PROMPT:
Below are the records; copy out every line that holds the word "SQUARE".

##### RECORDS FOR THIS EXERCISE

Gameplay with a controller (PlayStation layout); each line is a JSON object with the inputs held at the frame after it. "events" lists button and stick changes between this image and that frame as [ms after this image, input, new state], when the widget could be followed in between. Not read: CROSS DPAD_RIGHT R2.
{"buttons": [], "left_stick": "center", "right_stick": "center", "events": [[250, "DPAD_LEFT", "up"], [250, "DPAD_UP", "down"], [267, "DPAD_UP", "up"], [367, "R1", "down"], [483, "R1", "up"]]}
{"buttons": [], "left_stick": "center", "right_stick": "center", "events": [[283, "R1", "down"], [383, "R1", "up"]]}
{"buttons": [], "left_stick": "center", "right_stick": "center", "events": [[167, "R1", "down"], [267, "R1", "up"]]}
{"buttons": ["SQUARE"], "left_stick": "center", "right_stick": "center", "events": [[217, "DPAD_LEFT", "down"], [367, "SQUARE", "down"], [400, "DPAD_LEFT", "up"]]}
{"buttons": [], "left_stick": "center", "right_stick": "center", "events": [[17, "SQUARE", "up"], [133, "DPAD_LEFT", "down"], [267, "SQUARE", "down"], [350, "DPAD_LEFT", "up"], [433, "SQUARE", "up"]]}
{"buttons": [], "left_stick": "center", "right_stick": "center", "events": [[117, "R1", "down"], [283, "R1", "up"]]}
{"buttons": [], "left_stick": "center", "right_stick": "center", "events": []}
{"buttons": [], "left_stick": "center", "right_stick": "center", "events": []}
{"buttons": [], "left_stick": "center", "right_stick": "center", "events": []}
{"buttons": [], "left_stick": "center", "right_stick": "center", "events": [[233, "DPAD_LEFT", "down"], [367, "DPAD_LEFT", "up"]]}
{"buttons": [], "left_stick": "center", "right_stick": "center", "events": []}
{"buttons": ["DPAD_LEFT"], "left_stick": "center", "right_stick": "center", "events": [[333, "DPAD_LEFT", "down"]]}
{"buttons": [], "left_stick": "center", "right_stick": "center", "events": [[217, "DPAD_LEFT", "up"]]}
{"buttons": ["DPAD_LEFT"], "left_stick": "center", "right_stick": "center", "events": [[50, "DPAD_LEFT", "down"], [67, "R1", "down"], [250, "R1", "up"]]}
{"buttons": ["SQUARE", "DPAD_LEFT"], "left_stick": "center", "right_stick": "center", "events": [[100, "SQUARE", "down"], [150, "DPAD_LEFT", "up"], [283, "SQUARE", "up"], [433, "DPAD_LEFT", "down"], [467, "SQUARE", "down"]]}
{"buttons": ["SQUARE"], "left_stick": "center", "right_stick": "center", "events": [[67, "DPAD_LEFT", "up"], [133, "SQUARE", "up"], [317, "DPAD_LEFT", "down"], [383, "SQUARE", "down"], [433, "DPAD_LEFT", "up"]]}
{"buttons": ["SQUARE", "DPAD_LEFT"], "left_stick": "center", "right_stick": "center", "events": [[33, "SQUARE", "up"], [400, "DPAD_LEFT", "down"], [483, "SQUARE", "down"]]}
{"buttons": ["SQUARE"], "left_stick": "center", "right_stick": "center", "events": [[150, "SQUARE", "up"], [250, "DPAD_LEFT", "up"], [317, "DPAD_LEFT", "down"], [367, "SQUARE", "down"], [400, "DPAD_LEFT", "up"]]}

##########

YOUR RESPONSE:
{"buttons": ["SQUARE"], "left_stick": "center", "right_stick": "center", "events": [[217, "DPAD_LEFT", "down"], [367, "SQUARE", "down"], [400, "DPAD_LEFT", "up"]]}
{"buttons": [], "left_stick": "center", "right_stick": "center", "events": [[17, "SQUARE", "up"], [133, "DPAD_LEFT", "down"], [267, "SQUARE", "down"], [350, "DPAD_LEFT", "up"], [433, "SQUARE", "up"]]}
{"buttons": ["SQUARE", "DPAD_LEFT"], "left_stick": "center", "right_stick": "center", "events": [[100, "SQUARE", "down"], [150, "DPAD_LEFT", "up"], [283, "SQUARE", "up"], [433, "DPAD_LEFT", "down"], [467, "SQUARE", "down"]]}
{"buttons": ["SQUARE"], "left_stick": "center", "right_stick": "center", "events": [[67, "DPAD_LEFT", "up"], [133, "SQUARE", "up"], [317, "DPAD_LEFT", "down"], [383, "SQUARE", "down"], [433, "DPAD_LEFT", "up"]]}
{"buttons": ["SQUARE", "DPAD_LEFT"], "left_stick": "center", "right_stick": "center", "events": [[33, "SQUARE", "up"], [400, "DPAD_LEFT", "down"], [483, "SQUARE", "down"]]}
{"buttons": ["SQUARE"], "left_stick": "center", "right_stick": "center", "events": [[150, "SQUARE", "up"], [250, "DPAD_LEFT", "up"], [317, "DPAD_LEFT", "down"], [367, "SQUARE", "down"], [400, "DPAD_LEFT", "up"]]}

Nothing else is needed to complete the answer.